I had never really even stopped to ask myself this question for the parents of my monolingual clients, let alone for the parents of my bilingual clients. After two intense years of grad school, I left with more knowledge that I thought my brain could ever soak up, but still felt uneasy when I would have to share the news to caregivers that their child was not developing like the others for that particular age. Sure, I had an undergraduate degree in psychology which helped, but no amount of knowledge can prepare you for the conversations you have with these families. No one taught me how to approach the subject during those two years of grad school or when I got thrown into 5 different schools at once as a CF, many times leading IEP meetings and translating for every provider there. Side note: Remember translating is NOT part of your job description as an SLP! More times than not, I found IEP meetings to be frustrating and draining for the parents – a bunch of providers sitting around a stuffy conference room taking turns focusing and listing off what the child can’tdo rather than what the child can do.
Once I received my CCC’s, I left the schools and began working for a pediatric home health company. The majority of my caseload was made up of Spanish speaking families with limited access to resources. Typically, I was the first professional assigned to work with the child, so I found myself constantly sharing the news that their child was “impaired and presenting with signs of X, Y, Z that are consistent with a diagnosis of X, Y, Z.” I dreaded having these conversations, not because I didn’t know enough about the diagnosis, but because I knew the one of the first steps of the grieving process was anger.

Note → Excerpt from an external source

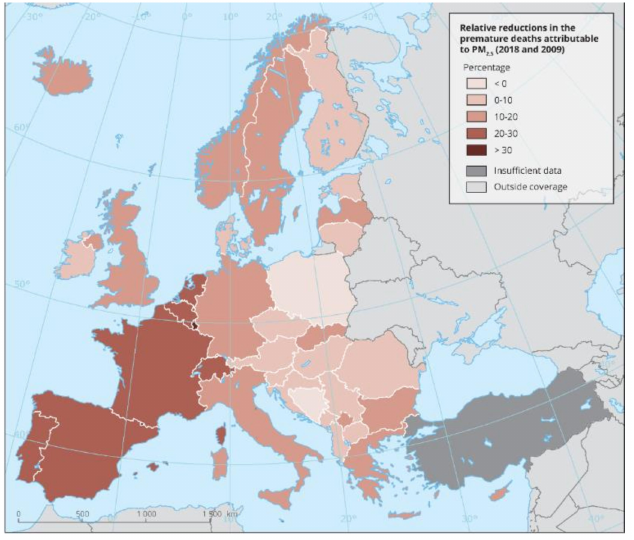
Figure 2. Relative PM 2.5 reductions in the premature deaths (2018 and 2009)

Rightfully so. I once read somewhere that withholding a diagnosis, like Autism Spectrum Disorder in a child, is like withholding a diagnosis of cancer. The sooner the diagnosis, the more access to care, therapy and services are offered, which leads to a much better prognosis in the end.
As the years went on, it never got easier, but my approach in delivering this uncomfortable news seemed to help caregivers process it in a way that was easier.

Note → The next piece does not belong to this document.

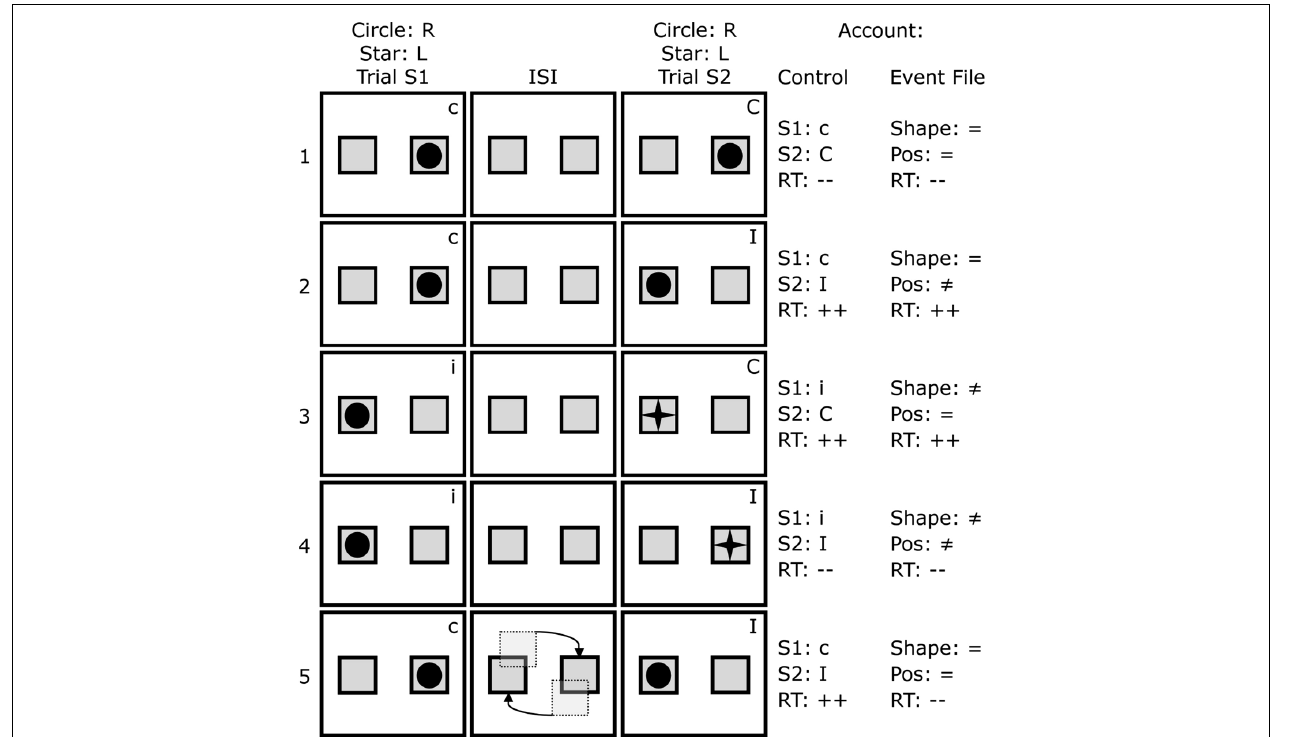
FIGURE 1 | Sequence of events in five trial pairs and coding in terms of conflict (Control account) and features (Event File account). Given that the participant responds right (R) to circles and left (L) to stars, the initially compatible (c) trial (S1) in pair 2 is followed by an incompatible (I) trial (S2), which usually results in increased reaction times (RT: ++ ). Increased reaction times are also predictable in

- Read and research. Come prepared to answer all and any questions – clarifying, of course, that you are not a doctor (I’ll get to that in the next couple of steps). Print descriptions, examples of behaviors and checklists of symptoms characterized by the disorder. Visuals such as charts, graphs and tables are even better. Make sure the information, descriptions and checklists are free of clinical medical/speechie lingo and stick to simple terminology that you can easily explain to the caregivers. Fill out all checklists, graphs and charts together – CAREGIVERS are the EXPERTS and know their child best!

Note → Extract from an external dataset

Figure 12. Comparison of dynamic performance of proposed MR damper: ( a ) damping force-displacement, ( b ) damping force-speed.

- Spend time talking about the child’s strengths (notice I said strengths not areas of weakness) to determine a baseline and plan of action. A formal evaluation will determine areas of weakness. This is NOT the time for that, assuming an evaluation has already been done at this point. After going through these strengths, develop a plan of action to seek a formal diagnosis from a specialist (unless it is childhood apraxia of speech because an SLP is the only professional that can diagnose this). Recommend your most trusted developmental pediatrician/neurologist/ENT/GI doctor, discuss different types of therapy (OT, PT, ABA, play therapy, etc.) and provide phone numbers/websites for caregivers to contact all of these providers. Make it EASY for them. It can be VERY overwhelming typing “developmental pediatrician near me” or “ABA services” on a Google search and narrowing it down to one. More importantly, provide caregiver with local support groups and online chats/forums to engage in. The information provided in these groups is invaluable.
- Remember to be culturally sensitive. The American Psychological Association (1993) guidelines acknowledge the necessity of assessing individuals in the context of their ethnicity and culture, respecting their indigenous beliefs and practices (including those involving religion and spirituality), assessing the patients’ support systems, evaluating the patients in their primary language, and taking a history that accounts for immigration and acculturation stresses.Even if you are unfamiliar with that particular culture, be mindful that it is different than your own. If you are working with a family whose first language is not your own, have a translator come out with you – it is important that any information like this be presented in their native language.
- Be available: emotionally and physically. Remain professional, but be a friend. Be human. Be a shoulder to cry on and a body to hug. Offer words of encouragement and success stories of other children you have worked with. It is important to give caregivers TIME. Time to feel angry, sad and frustrated, but NOT lost. They have you! Once the grieving period has ended, it’s time to get to work. After all, clinician, you change lives.